The lion of Egypt lay asleep, curled up like a dog, the peaceable possessor of a kennel at the gate of a mansion; its eyes, which had opened for a moment, were now closed; its head was turned towards the Frenchman. A hundred conflicting thoughts rushed through the mind of the panther's prisoner. Should he kill it with a shot from his musket? But ere the thought was formed, he saw there was no room to take aim; the muzzle would have gone beyond the animal. Suppose he were to wake it? The fear kept him motionless. As he heard the beating of his heart through the dead silence, he cursed the strong pulsations of his vigorous blood, lest they should disturb the sleep which gave him time to think and plan for safety. Twice he put his hand on his scimitar, with the idea of striking off the head of his enemy; but the difficulty of cutting through the close-haired skin made him renounce the bold attempt. Suppose he missed his aim? It would, he knew, be certain death. He preferred the chances of a struggle, and resolved to await the dawn. It was not long in coming. As daylight broke, the Frenchman was able to examine the animal. Its muzzle was stained with blood. "It has eaten a good meal," thought he, not caring whether the feast were human flesh or not; "it will not be hungry when it wakes."
It was a female. The fur on the belly and on the thighs was of sparkling whiteness. Several little spots like velvet made pretty bracelets round her paws. The muscular tail was also white, but it terminated with black rings. The fur of the back, yellow as dead gold and very soft and glossy, bore the characteristic spots, shaded like a full-blown rose, which distinguish the panther from all other species of felis. This terrible hostess lay tranquilly snoring, in an attitude as easy and graceful as that of a cat on the cushions of an ottoman. Her bloody paws, sinewy and well-armed, were stretched beyond her head, which lay upon them; and from her muzzle projected a few straight hairs called whiskers, which shimmered in the early light like silver wires.

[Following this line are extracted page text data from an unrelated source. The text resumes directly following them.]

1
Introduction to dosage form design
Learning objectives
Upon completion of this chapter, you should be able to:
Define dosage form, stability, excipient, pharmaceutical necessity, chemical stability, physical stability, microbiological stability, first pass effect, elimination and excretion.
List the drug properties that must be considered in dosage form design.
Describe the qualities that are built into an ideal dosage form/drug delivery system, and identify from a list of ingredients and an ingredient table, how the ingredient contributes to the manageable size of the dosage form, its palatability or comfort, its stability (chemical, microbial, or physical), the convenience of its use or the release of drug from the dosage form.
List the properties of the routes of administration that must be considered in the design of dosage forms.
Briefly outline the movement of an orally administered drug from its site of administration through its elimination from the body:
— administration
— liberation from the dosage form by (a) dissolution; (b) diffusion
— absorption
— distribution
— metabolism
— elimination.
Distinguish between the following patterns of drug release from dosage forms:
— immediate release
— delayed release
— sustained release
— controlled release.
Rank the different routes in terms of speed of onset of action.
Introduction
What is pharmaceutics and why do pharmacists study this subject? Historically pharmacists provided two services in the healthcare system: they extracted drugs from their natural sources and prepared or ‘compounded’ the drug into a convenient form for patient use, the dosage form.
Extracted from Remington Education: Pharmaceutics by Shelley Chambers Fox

If he had seen her lying thus imprisoned in a cage, the Provençal would have admired the creature's grace, and the strong contrasts of vivid color which gave to her robe an imperial splendor; but as it was, his sight was jaundiced by sinister forebodings. The presence of the panther, though she was still asleep, had the same effect upon his mind as the magnetic eyes of a snake produce, we are told, upon the nightingale. The soldier's courage oozed away in presence of this silent peril, though he was a man who gathered nerve before the mouths of cannon belching grape-shot. And yet, ere long, a bold thought entered his mind, and checked the cold sweat which was rolling from his brow. Roused to action, as some men are when, driven face to face with death, they defy it and offer themselves to their doom, he saw a tragedy before him, and he resolved to play his part with honor to the last.

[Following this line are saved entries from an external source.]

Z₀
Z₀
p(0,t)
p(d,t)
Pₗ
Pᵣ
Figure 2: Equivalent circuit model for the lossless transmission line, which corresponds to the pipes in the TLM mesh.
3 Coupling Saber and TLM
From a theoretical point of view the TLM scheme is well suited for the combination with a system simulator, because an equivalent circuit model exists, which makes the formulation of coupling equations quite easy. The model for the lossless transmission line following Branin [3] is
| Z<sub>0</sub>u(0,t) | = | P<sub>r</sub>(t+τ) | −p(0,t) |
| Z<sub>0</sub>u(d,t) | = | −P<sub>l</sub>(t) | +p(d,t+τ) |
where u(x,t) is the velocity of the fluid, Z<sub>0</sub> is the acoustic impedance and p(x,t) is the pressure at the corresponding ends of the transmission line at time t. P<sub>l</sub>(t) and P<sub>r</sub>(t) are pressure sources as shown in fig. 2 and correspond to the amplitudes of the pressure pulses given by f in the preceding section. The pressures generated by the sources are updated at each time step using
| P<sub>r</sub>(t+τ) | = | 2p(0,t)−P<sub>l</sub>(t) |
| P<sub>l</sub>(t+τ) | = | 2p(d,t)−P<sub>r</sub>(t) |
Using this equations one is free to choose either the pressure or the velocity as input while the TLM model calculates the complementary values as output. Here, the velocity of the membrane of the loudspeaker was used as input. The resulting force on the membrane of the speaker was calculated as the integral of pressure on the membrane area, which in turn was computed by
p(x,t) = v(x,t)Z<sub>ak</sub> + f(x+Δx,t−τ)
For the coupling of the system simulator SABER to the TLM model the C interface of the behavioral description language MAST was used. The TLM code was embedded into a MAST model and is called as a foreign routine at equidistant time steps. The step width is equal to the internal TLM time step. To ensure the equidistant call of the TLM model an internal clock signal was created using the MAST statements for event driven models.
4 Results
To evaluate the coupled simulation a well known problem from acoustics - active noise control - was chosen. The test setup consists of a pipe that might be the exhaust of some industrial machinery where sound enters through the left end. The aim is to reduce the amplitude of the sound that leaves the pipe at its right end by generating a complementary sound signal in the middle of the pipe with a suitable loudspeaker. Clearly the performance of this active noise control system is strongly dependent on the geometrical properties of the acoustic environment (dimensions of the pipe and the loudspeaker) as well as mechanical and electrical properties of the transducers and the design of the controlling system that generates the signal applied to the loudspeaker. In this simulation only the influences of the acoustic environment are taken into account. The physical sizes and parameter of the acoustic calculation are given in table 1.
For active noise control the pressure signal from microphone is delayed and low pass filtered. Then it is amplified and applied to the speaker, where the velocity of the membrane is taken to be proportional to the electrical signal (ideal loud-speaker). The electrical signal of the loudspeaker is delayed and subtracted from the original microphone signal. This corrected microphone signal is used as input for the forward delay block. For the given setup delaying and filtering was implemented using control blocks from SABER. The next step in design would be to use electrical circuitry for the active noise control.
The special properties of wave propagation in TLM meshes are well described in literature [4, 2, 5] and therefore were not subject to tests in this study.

"Yesterday," he said, "the Arabs might have killed me."
Regarding himself as dead, he waited bravely, but with anxious curiosity, for the waking of his enemy. When the sun rose, the panther suddenly opened her eyes; then she stretched her paws violently, as if to unlimber them from the cramp of their position. Presently she yawned and showed the frightful armament of her teeth, and her cloven tongue, rough as a grater.